Buried deep in the Obama administration’s four-volume budget released last week are long-term economic projections that underscore what could be steep costs for failing to get the nation’s finances in order.

In the president’s economic analysis accompanying the budget are forecasts over the next decade for everything from inflation and growth to unemployment and interest rates on government bonds. That last one is flashing trouble ahead.

The administration offered a rosier forecast for bond yields — what government pays to borrow — than that of the nonpartisan Congressional Budget Office. The White House sees the 10-year Treasury bond with a yield of 2 percent this year and 2.6 percent next year, about what the CBO sees.

But as the economy hits its stride, that bond yield starts climbing. It hits 4.1 percent in 2017 and 5 percent in 2021, staying there through 2013 in the administration budget. The CBO sees a rate of 5 percent in 2017 and then 5.2 percent for the next six years.

The gap between the two views might seem like an inconsequential fraction, but in reality it’s a huge difference. In either scenario, it’ll cost more to borrow to pay off past debts, but if CBO is right it’ll cost considerably more.

The 10-year bond influences the borrowing cost Americans pay for a 15-year or a 30-year mortgage. More importantly, it reflects the interest rate the government will have to pay bond buyers if it hopes to incur new debts to pay off old ones. Think of it as having the interest rate go up on your credit card and having to borrow on that card to pay off what’s already on the monthly statement.

“The administration has an incentive to assume that rates will go up later, because it keeps (borrowing) costs down,” said Roberton Williams, a veteran tax and budget expert for the centrist Tax Policy Center.

But if the CBO is correct, high borrowing costs will make it harder to deal with the U.S. debt, now above $16 trillion and projected to soar past $25 trillion in 2023. Obama’s spending blueprint envisions declining deficits that mean the debt load grows more slowly. But debt would keep growing, year after year.

“Ultimately, policymakers will need to go beyond the proposals laid out in the president’s budget in order to put the debt on a clear downward path as a share of the economy over the long term and to ensure that programs like Social Security and Medicare are fully funded for the next generation,” the advocacy group Committee for a Responsible Federal Budget said in a statement urging more action.

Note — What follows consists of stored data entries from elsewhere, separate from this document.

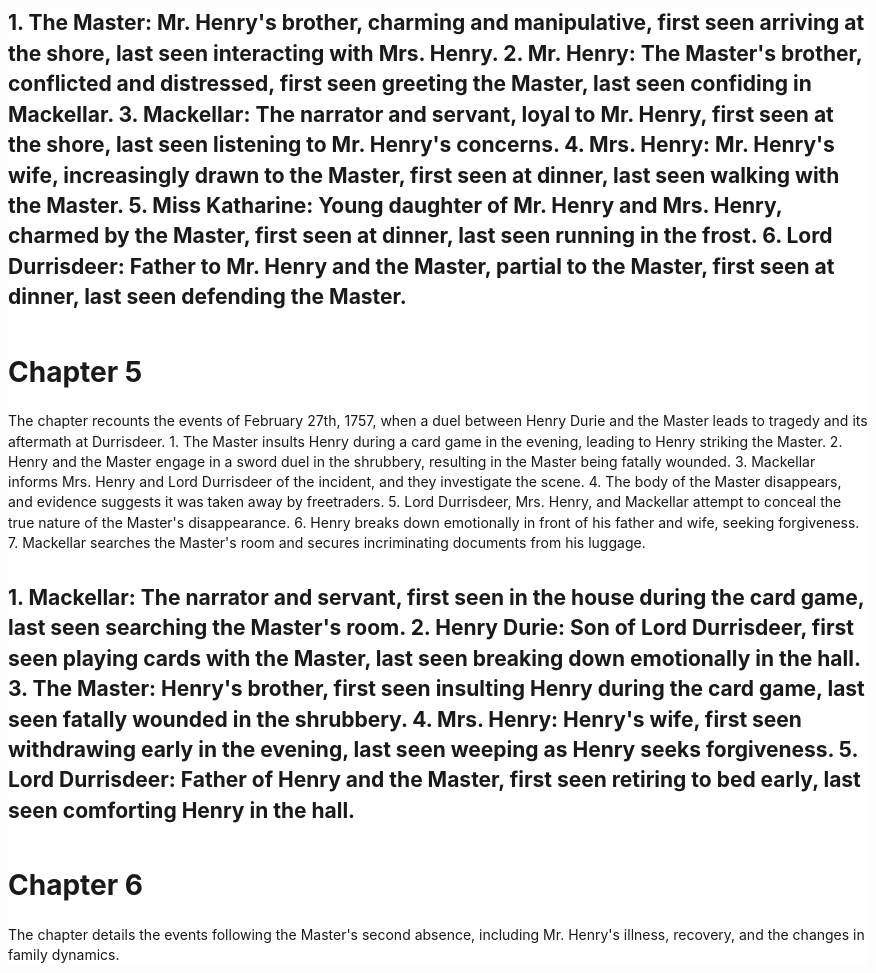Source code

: <characters>1. The Master: Mr. Henry's brother, charming and manipulative, first seen arriving at the shore, last seen interacting with Mrs. Henry.
2. Mr. Henry: The Master's brother, conflicted and distressed, first seen greeting the Master, last seen confiding in Mackellar.
3. Mackellar: The narrator and servant, loyal to Mr. Henry, first seen at the shore, last seen listening to Mr. Henry's concerns.
4. Mrs. Henry: Mr. Henry's wife, increasingly drawn to the Master, first seen at dinner, last seen walking with the Master.
5. Miss Katharine: Young daughter of Mr. Henry and Mrs. Henry, charmed by the Master, first seen at dinner, last seen running in the frost.
6. Lord Durrisdeer: Father to Mr. Henry and the Master, partial to the Master, first seen at dinner, last seen defending the Master.</characters>
----------------
# Chapter 5
<synopsis>
The chapter recounts the events of February 27th, 1757, when a duel between Henry Durie and the Master leads to tragedy and its aftermath at Durrisdeer.
</synopsis>

<events>
1. The Master insults Henry during a card game in the evening, leading to Henry striking the Master.
2. Henry and the Master engage in a sword duel in the shrubbery, resulting in the Master being fatally wounded.
3. Mackellar informs Mrs. Henry and Lord Durrisdeer of the incident, and they investigate the scene.
4. The body of the Master disappears, and evidence suggests it was taken away by freetraders.
5. Lord Durrisdeer, Mrs. Henry, and Mackellar attempt to conceal the true nature of the Master's disappearance.
6. Henry breaks down emotionally in front of his father and wife, seeking forgiveness.
7. Mackellar searches the Master's room and secures incriminating documents from his luggage.
</events>

<characters>1. Mackellar: The narrator and servant, first seen in the house during the card game, last seen searching the Master's room.
2. Henry Durie: Son of Lord Durrisdeer, first seen playing cards with the Master, last seen breaking down emotionally in the hall.
3. The Master: Henry's brother, first seen insulting Henry during the card game, last seen fatally wounded in the shrubbery.
4. Mrs. Henry: Henry's wife, first seen withdrawing early in the evening, last seen weeping as Henry seeks forgiveness.
5. Lord Durrisdeer: Father of Henry and the Master, first seen retiring to bed early, last seen comforting Henry in the hall.</characters>
----------------
# Chapter 6
<synopsis>
The chapter details the events following the Master's second absence, including Mr. Henry's illness, recovery, and the changes in family dynamics.
</synopsis>
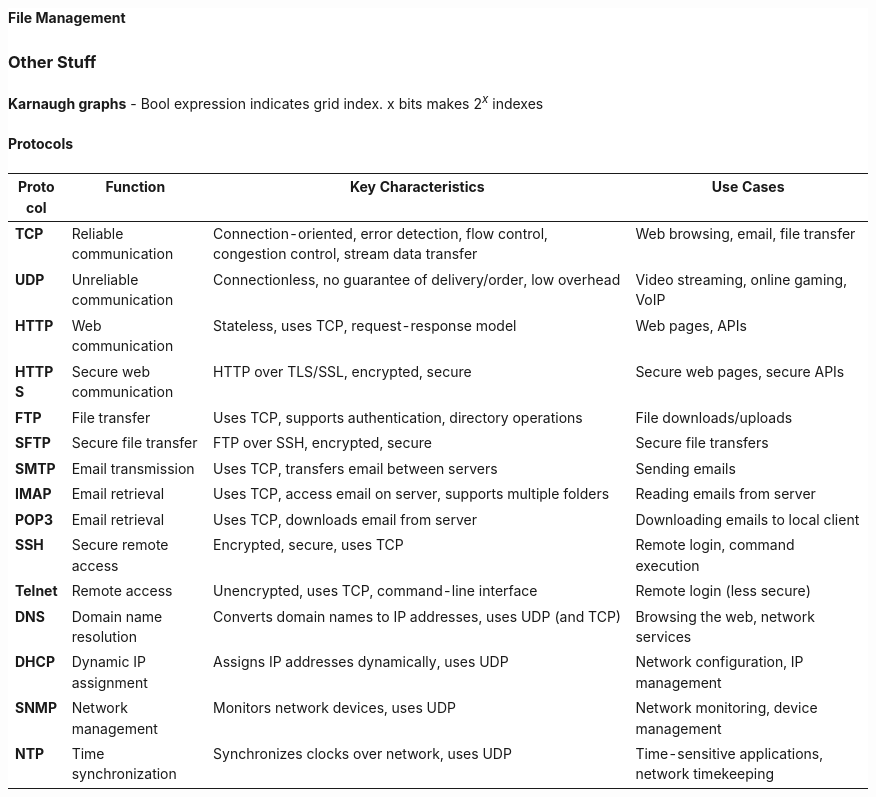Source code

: #### File Management 




### Other Stuff 

**Karnaugh graphs**  - Bool expression indicates grid index. x bits makes $2^x$ indexes
#### Protocols 

| Protocol   | Function                 | Key Characteristics                                                                          | Use Cases                                        |
| ---------- | ------------------------ | -------------------------------------------------------------------------------------------- | ------------------------------------------------ |
| **TCP**    | Reliable communication   | Connection-oriented, error detection, flow control, congestion control, stream data transfer | Web browsing, email, file transfer               |
| **UDP**    | Unreliable communication | Connectionless, no guarantee of delivery/order, low overhead                                 | Video streaming, online gaming, VoIP             |
| **HTTP**   | Web communication        | Stateless, uses TCP, request-response model                                                  | Web pages, APIs                                  |
| **HTTPS**  | Secure web communication | HTTP over TLS/SSL, encrypted, secure                                                         | Secure web pages, secure APIs                    |
| **FTP**    | File transfer            | Uses TCP, supports authentication, directory operations                                      | File downloads/uploads                           |
| **SFTP**   | Secure file transfer     | FTP over SSH, encrypted, secure                                                              | Secure file transfers                            |
| **SMTP**   | Email transmission       | Uses TCP, transfers email between servers                                                    | Sending emails                                   |
| **IMAP**   | Email retrieval          | Uses TCP, access email on server, supports multiple folders                                  | Reading emails from server                       |
| **POP3**   | Email retrieval          | Uses TCP, downloads email from server                                                        | Downloading emails to local client               |
| **SSH**    | Secure remote access     | Encrypted, secure, uses TCP                                                                  | Remote login, command execution                  |
| **Telnet** | Remote access            | Unencrypted, uses TCP, command-line interface                                                | Remote login (less secure)                       |
| **DNS**    | Domain name resolution   | Converts domain names to IP addresses, uses UDP (and TCP)                                    | Browsing the web, network services               |
| **DHCP**   | Dynamic IP assignment    | Assigns IP addresses dynamically, uses UDP                                                   | Network configuration, IP management             |
| **SNMP**   | Network management       | Monitors network devices, uses UDP                                                           | Network monitoring, device management            |
| **NTP**    | Time synchronization     | Synchronizes clocks over network, uses UDP                                                   | Time-sensitive applications, network timekeeping |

The administration projects interest on the debt will rise from $223 billion in the current fiscal year that ends Sept. 30 to $763 billion in 2023. That’s an increase of 242 percent. The CBO forecast has interest on the debt rising to $857 billion by 2023, up about 282 percent over 10 years.

The $94 billion difference between the two projections is more than the roughly $70 billion in total budget authority Obama proposes for the entire Department of Homeland Security to cover the coming fiscal year.